I am currently developing some cluster concept and once again asking for your opinions and insight. We will need different clusters for different customers. I have some questions regarding my concepts and I hope you can help with this.
Concept 1, Simple Cluster. Should be able to handle 200MB/day. Maybe more in the future. What should I do when I add new nodes? The elastic documentation states that after 3 Nodes I should start with giving some nodes specific rolles. The problem that I have with this is that I want tho have a reliable cluster so when I start to add specific rolles I will need at least 3 new nodes with these roles so that they are failproof. Right? So when I want nodes that are only Master I will need 3 new Nodes which only do the master job. That doesn't sound to good.
Concept 2, Master/Data:
This concept should be used when we have customers with more data. 20GB/day. All customers have timeseries data, so we will never change or delete any of it. Is this a good solution for this? What my concern is that the master nodes are useless and bored. I can't see why they would ever have to work with more than 5% of their power but still they would need 30% of the budget. At what point do master nodes become useful? Shard allocation and cluster managment doesn't sound resource
Concept 3, Hot-Warm:
Is the following concept better for timeseries data? The data is still around 20GB/day. I am more happy with this concept because the master nodes are also the warm nodes. I don't think the warm nodes will get a lot of traffic so they should be fine. Or is this a bad idea?

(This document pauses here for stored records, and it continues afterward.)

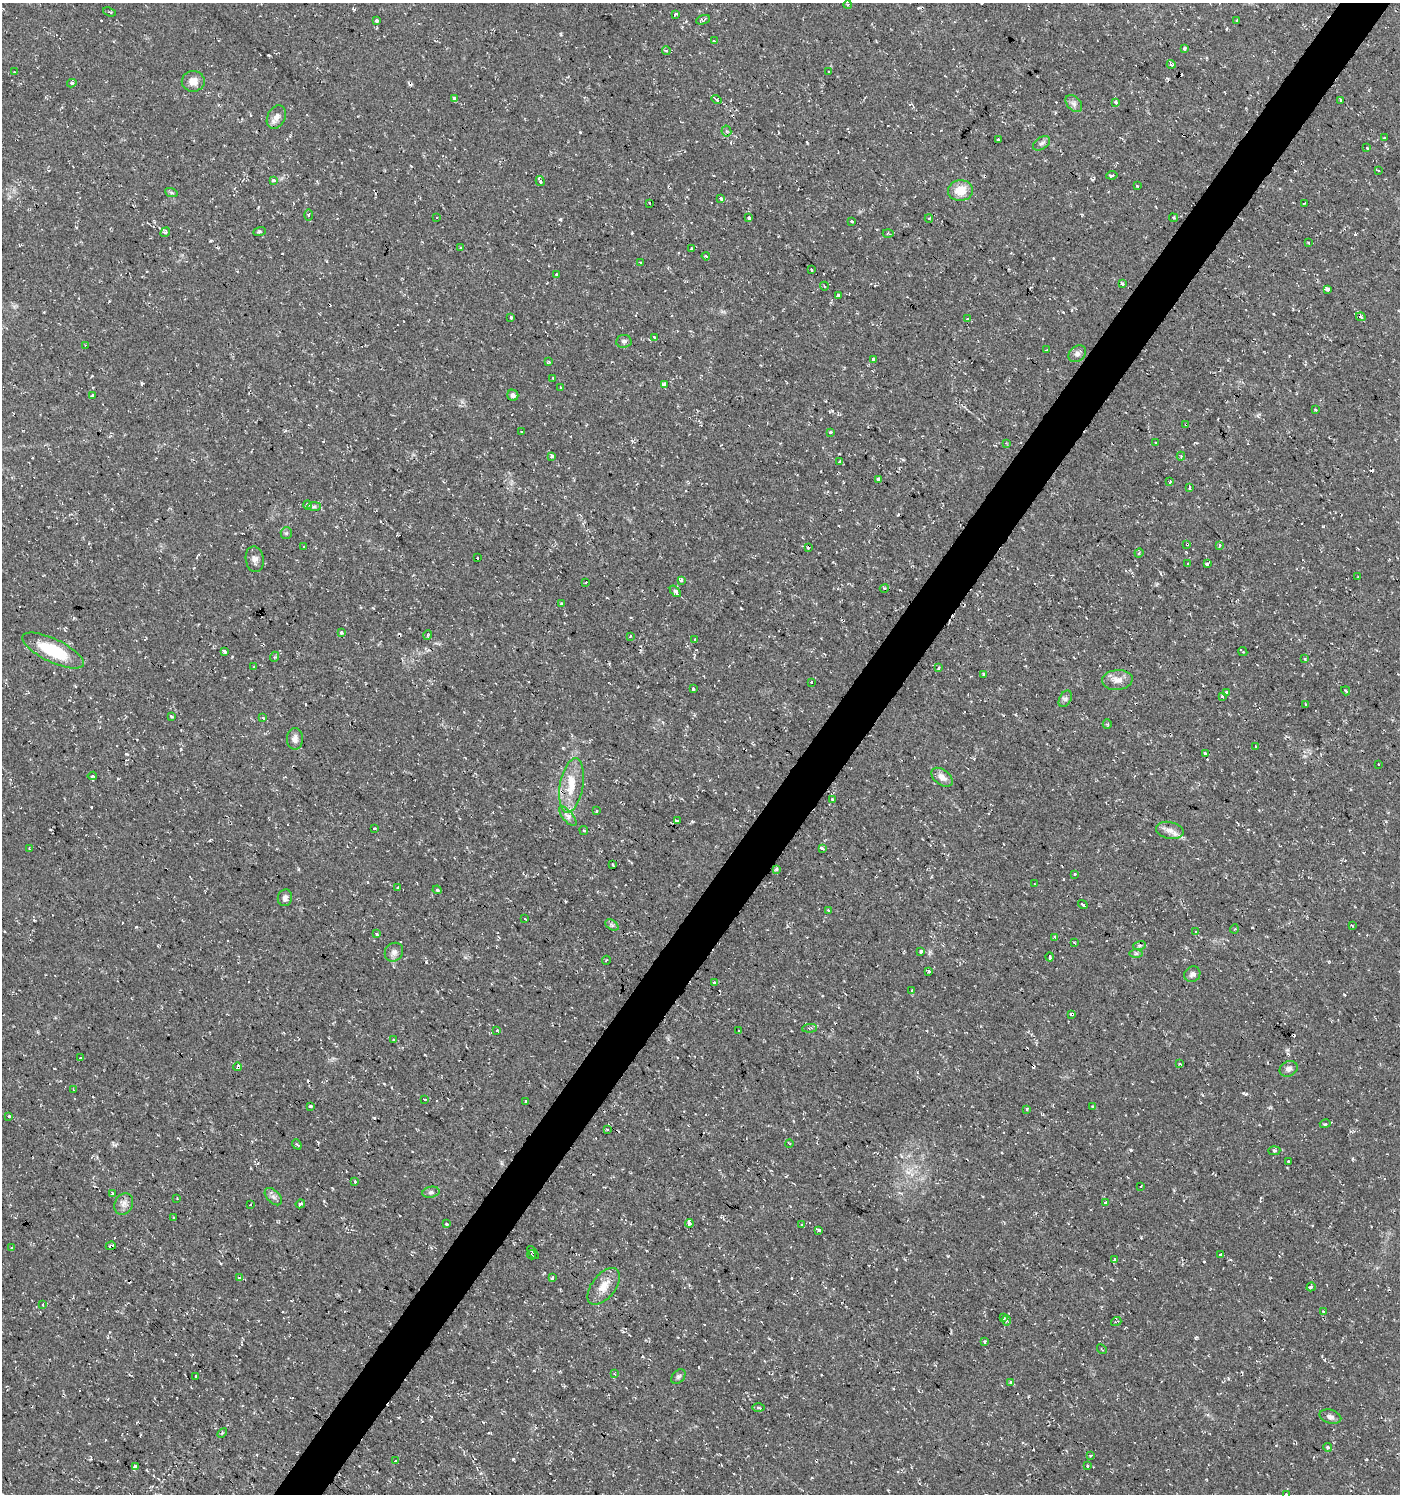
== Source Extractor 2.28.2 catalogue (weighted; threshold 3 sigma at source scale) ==
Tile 10 of 4 x 4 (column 2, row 3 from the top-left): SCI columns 1639-3036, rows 1493-2984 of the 6010 x 5973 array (HDU 1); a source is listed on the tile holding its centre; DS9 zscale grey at full resolution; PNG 1402 x 1496 px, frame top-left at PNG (2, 3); each listed source drawn as its Kron ellipse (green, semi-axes under 4 px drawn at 4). Shown black and unused: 4% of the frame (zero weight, under 2 of 3 exposures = <1% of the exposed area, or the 3 px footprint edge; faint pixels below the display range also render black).
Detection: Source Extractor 2.28.2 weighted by HDU 2 'WHT'; one run over the whole footprint, this tile lists its part. Background 0.0375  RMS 0.004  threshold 0.018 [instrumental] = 3 sigma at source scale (4.5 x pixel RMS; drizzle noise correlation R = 1.50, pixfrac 1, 0.0396/0.0396 arcsec/px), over >= 5 px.
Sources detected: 290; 56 cosmic-ray / hot-pixel residue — neither listed nor drawn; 1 inside a brighter listed object's ellipse — not listed separately; the other 233 listed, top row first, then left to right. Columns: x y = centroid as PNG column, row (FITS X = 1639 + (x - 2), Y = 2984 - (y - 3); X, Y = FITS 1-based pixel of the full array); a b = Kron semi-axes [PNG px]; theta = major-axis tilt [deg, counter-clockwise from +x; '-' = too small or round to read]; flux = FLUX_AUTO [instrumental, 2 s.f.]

Is the following concept really better? It would add a lot of costs. (If there is a good reason for master nodes we are happy to pay for it, but not if they are not that important)
Concept 4, Hot-Warm-Cold-Master:
This is for the biggest project. 200GB/day or more. I think in the following concept coordination nodes are missing. They sound really important when having such a big cluster and so much data. What is your opinion on coordination nodes? What configuration should they have?
To sum up some questions:
- How important are master nodes, at what point should we use them?
- What is a good cluster concept for timeseries data?
- Is there anything "stupid" in my concepts? Open for improvements.
- What do your clusters look like? For comparison.
Thank you for your time,